§ **Extracted entries**

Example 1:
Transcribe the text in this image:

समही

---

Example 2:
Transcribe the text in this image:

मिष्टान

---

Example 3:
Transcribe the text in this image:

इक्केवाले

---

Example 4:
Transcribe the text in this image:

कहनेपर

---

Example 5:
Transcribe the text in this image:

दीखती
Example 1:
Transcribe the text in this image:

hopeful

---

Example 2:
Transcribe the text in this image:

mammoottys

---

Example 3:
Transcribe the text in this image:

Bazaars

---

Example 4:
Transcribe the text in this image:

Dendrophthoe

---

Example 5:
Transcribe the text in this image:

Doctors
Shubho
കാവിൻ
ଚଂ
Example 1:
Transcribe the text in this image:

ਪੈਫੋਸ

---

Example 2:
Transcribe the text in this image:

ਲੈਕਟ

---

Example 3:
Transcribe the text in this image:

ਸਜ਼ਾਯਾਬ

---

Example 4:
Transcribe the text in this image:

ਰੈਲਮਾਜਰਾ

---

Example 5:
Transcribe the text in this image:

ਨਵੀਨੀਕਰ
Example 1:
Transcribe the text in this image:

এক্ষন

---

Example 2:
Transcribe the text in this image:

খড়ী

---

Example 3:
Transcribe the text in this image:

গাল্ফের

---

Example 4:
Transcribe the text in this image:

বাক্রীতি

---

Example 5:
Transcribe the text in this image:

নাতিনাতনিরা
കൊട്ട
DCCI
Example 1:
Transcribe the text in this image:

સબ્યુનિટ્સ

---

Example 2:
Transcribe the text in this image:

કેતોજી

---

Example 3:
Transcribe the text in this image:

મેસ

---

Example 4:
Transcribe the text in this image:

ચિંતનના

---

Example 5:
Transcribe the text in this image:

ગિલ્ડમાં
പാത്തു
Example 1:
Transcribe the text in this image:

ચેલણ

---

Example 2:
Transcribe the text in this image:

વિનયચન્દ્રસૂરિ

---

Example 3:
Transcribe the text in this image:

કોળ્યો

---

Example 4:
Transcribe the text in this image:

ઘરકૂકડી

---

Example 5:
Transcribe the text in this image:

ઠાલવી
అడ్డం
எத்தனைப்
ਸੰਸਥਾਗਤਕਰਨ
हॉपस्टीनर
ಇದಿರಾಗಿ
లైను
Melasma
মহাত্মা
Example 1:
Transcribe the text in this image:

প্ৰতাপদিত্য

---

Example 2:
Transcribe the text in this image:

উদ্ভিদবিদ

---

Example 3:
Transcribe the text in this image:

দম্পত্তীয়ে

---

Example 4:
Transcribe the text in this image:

§ **Aim of the exercise**
Could you please print the entire listing exactly?

§ **Result for this exercise**
Example 1:
Transcribe the text in this image:

समही

---

Example 2:
Transcribe the text in this image:

मिष्टान

---

Example 3:
Transcribe the text in this image:

इक्केवाले

---

Example 4:
Transcribe the text in this image:

कहनेपर

---

Example 5:
Transcribe the text in this image:

दीखती
Example 1:
Transcribe the text in this image:

hopeful

---

Example 2:
Transcribe the text in this image:

mammoottys

---

Example 3:
Transcribe the text in this image:

Bazaars

---

Example 4:
Transcribe the text in this image:

Dendrophthoe

---

Example 5:
Transcribe the text in this image:

Doctors
Shubho
കാവിൻ
ଚଂ
Example 1:
Transcribe the text in this image:

ਪੈਫੋਸ

---

Example 2:
Transcribe the text in this image:

ਲੈਕਟ

---

Example 3:
Transcribe the text in this image:

ਸਜ਼ਾਯਾਬ

---

Example 4:
Transcribe the text in this image:

ਰੈਲਮਾਜਰਾ

---

Example 5:
Transcribe the text in this image:

ਨਵੀਨੀਕਰ
Example 1:
Transcribe the text in this image:

এক্ষন

---

Example 2:
Transcribe the text in this image:

খড়ী

---

Example 3:
Transcribe the text in this image:

গাল্ফের

---

Example 4:
Transcribe the text in this image:

বাক্রীতি

---

Example 5:
Transcribe the text in this image:

নাতিনাতনিরা
കൊട്ട
DCCI
Example 1:
Transcribe the text in this image:

સબ્યુનિટ્સ

---

Example 2:
Transcribe the text in this image:

કેતોજી

---

Example 3:
Transcribe the text in this image:

મેસ

---

Example 4:
Transcribe the text in this image:

ચિંતનના

---

Example 5:
Transcribe the text in this image:

ગિલ્ડમાં
പാത്തു
Example 1:
Transcribe the text in this image:

ચેલણ

---

Example 2:
Transcribe the text in this image:

વિનયચન્દ્રસૂરિ

---

Example 3:
Transcribe the text in this image:

કોળ્યો

---

Example 4:
Transcribe the text in this image:

ઘરકૂકડી

---

Example 5:
Transcribe the text in this image:

ઠાલવી
అడ్డం
எத்தனைப்
ਸੰਸਥਾਗਤਕਰਨ
हॉपस्टीनर
ಇದಿರಾಗಿ
లైను
Melasma
মহাত্মা
Example 1:
Transcribe the text in this image:

প্ৰতাপদিত্য

---

Example 2:
Transcribe the text in this image:

উদ্ভিদবিদ

---

Example 3:
Transcribe the text in this image:

দম্পত্তীয়ে

---

Example 4:
Transcribe the text in this image:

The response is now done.